§ DESCRIPTION OF THE TASK:
Below are some entries; reproduce them exactly and leave every picture out.
>>>>
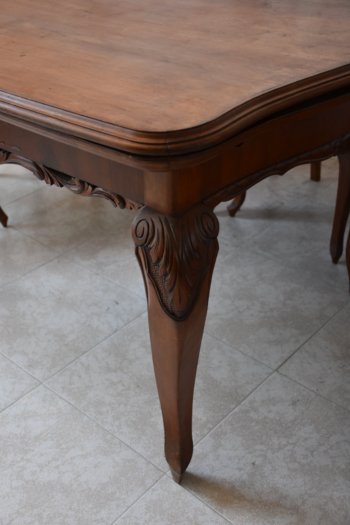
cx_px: 175
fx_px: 656
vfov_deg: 43.6
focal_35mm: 45
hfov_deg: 29.9
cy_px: 262
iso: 900
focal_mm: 30
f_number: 4
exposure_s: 1/60
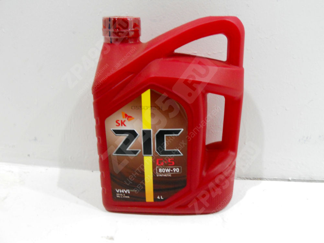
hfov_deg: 56.8
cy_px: 122
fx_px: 300
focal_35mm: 32
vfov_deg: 44.2
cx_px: 162
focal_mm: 5.8
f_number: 3.5
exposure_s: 1/30
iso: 320
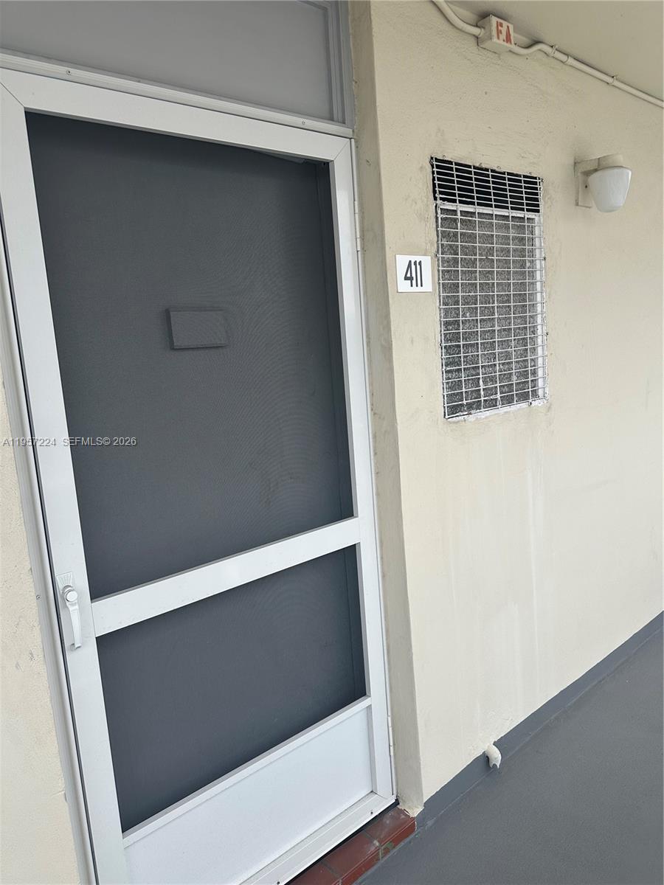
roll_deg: +2.6
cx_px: 332
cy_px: 442
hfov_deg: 56.8
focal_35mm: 24
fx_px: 614
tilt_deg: -7.4
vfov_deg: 71.6
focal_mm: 6.86
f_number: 1.78
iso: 80
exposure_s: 1/680
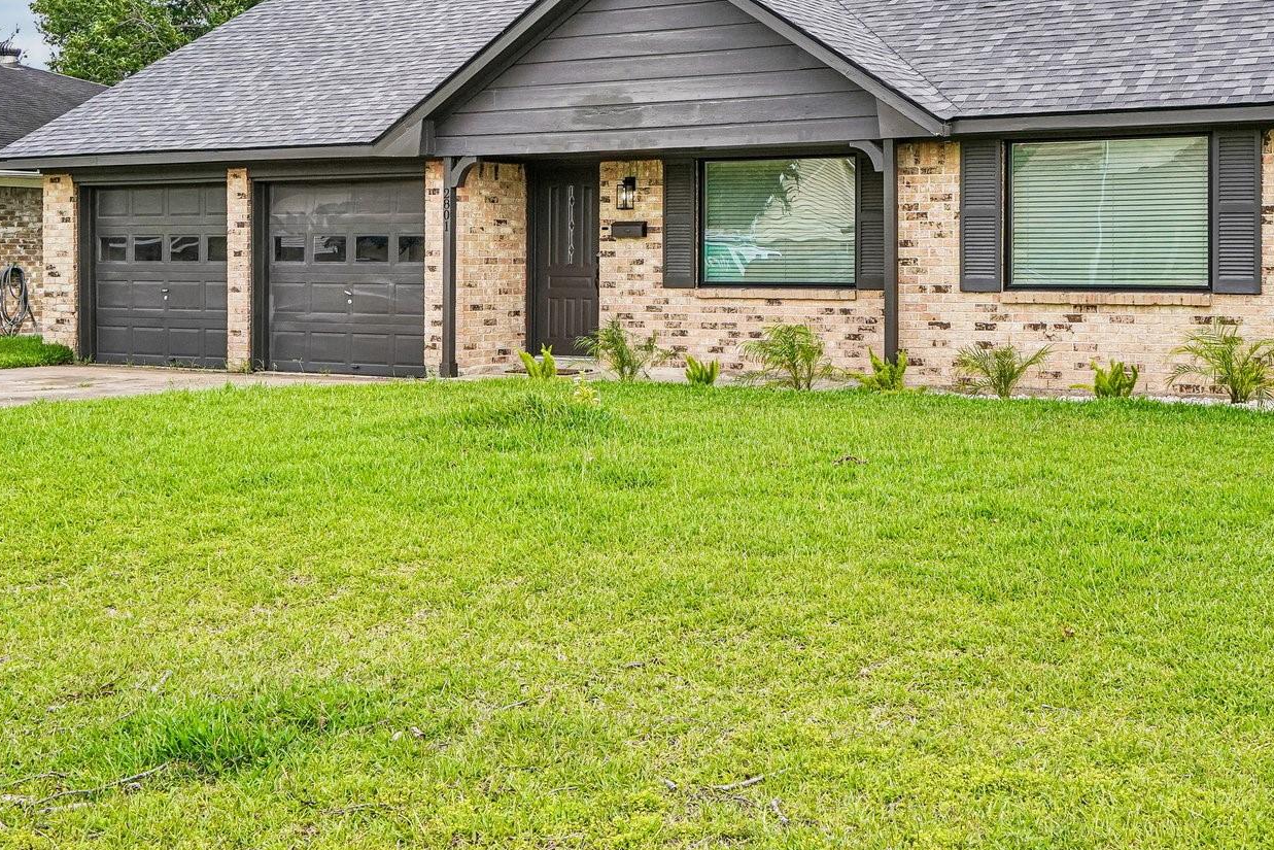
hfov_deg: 40.8
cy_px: 175
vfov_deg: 27.5
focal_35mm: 48
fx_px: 1699
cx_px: 815
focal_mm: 29
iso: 500
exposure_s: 1/800
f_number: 8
<<<<
§ SOLUTION FOR THIS PROBLEM:
cx_px: 175
fx_px: 656
vfov_deg: 43.6
focal_35mm: 45
hfov_deg: 29.9
cy_px: 262
iso: 900
focal_mm: 30
f_number: 4
exposure_s: 1/60
hfov_deg: 56.8
cy_px: 122
fx_px: 300
focal_35mm: 32
vfov_deg: 44.2
cx_px: 162
focal_mm: 5.8
f_number: 3.5
exposure_s: 1/30
iso: 320
roll_deg: +2.6
cx_px: 332
cy_px: 442
hfov_deg: 56.8
focal_35mm: 24
fx_px: 614
tilt_deg: -7.4
vfov_deg: 71.6
focal_mm: 6.86
f_number: 1.78
iso: 80
exposure_s: 1/680
hfov_deg: 40.8
cy_px: 175
vfov_deg: 27.5
focal_35mm: 48
fx_px: 1699
cx_px: 815
focal_mm: 29
iso: 500
exposure_s: 1/800
f_number: 8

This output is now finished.